The burning feeling inside me from earlier--something primal, something raw and powerful. It's still there, simmering beneath the surface. I feel it in my chest, in my fingertips, in the way my body almost hums with the strange energy. The longer I sit here, the more I wonder what it means, and if it's connected to all of this... whatever this is.

The silence drags on, stretching between us, thick and heavy. Mia finally breaks it again, reaching out for a birth certificate. She picks it up with hesitant fingers, as though it's somehow more fragile than the others.

"Look," she says softly. "It's your birth certificate."

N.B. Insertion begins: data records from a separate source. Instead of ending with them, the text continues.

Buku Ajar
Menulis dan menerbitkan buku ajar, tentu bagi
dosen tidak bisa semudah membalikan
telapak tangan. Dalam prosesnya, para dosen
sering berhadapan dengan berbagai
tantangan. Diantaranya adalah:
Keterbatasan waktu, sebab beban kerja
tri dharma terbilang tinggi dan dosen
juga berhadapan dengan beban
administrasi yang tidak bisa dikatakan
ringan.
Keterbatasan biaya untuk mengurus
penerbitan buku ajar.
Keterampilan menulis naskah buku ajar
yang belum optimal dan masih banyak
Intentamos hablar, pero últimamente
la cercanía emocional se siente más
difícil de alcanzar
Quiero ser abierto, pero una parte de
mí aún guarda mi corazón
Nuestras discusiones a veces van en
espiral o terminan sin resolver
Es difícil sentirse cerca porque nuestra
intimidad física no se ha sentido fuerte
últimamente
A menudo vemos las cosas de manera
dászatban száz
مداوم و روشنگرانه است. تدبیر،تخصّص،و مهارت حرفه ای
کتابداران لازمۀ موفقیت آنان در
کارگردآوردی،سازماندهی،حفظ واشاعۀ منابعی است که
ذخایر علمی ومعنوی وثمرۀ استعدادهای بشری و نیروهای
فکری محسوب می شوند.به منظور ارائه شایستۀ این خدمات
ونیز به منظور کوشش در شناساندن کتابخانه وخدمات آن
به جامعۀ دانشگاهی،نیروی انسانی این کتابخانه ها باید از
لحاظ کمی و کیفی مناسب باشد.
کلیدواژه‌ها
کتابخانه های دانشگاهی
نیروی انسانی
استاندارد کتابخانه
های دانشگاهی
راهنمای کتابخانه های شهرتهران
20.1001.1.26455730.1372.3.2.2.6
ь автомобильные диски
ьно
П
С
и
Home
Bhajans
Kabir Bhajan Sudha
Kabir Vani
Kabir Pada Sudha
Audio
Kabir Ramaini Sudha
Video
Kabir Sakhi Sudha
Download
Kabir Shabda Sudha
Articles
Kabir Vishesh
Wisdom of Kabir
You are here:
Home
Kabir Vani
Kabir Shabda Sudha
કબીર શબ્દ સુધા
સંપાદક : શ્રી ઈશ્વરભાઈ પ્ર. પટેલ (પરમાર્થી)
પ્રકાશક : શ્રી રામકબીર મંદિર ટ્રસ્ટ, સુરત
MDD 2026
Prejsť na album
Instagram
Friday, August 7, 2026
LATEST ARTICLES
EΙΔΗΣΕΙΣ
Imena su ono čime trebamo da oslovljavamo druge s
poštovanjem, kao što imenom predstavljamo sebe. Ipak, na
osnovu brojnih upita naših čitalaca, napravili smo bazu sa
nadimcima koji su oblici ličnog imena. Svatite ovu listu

She holds it out for me to see, her eyes scanning it quickly. I take the paper from her, my hands feeling cold and stiff, and glance down at it.


Kyle Atkinson.


The name jumps off the page, bold and clear, and I swallow hard. It's my name, but... it doesn't feel like it's mine, not in the way it should.

The date catches my eye. 


August 23, 2006.


I blink, feeling my heart thump in my chest. August 23rd. My birthday. Today's date. A date I've known by heart for years, but it feels different now. It feels wrong.

Mia points to a line on the page. "Wait, did you see this?" She says. "Did you know this?"

I squint to read the small text that caught her eye.

It says:


Place of Birth: 

Home Birth, Address: 17 North Pineview Road, Brexton, Illinois.


I stare at the address, my mind blank for a second, the numbers staring back at me. Home birth. That's not something I've ever heard about myself before. No hospital, no official records of me being born in any sort of medical facility.

"It says 'home birth.' That's... strange, right?" Mia puzzles.

I nod slowly.

I glance back down at the birth certificate, feeling my pulse quicken. The more I study it, the more unsettled I feel. There's a lot of information here, but not enough.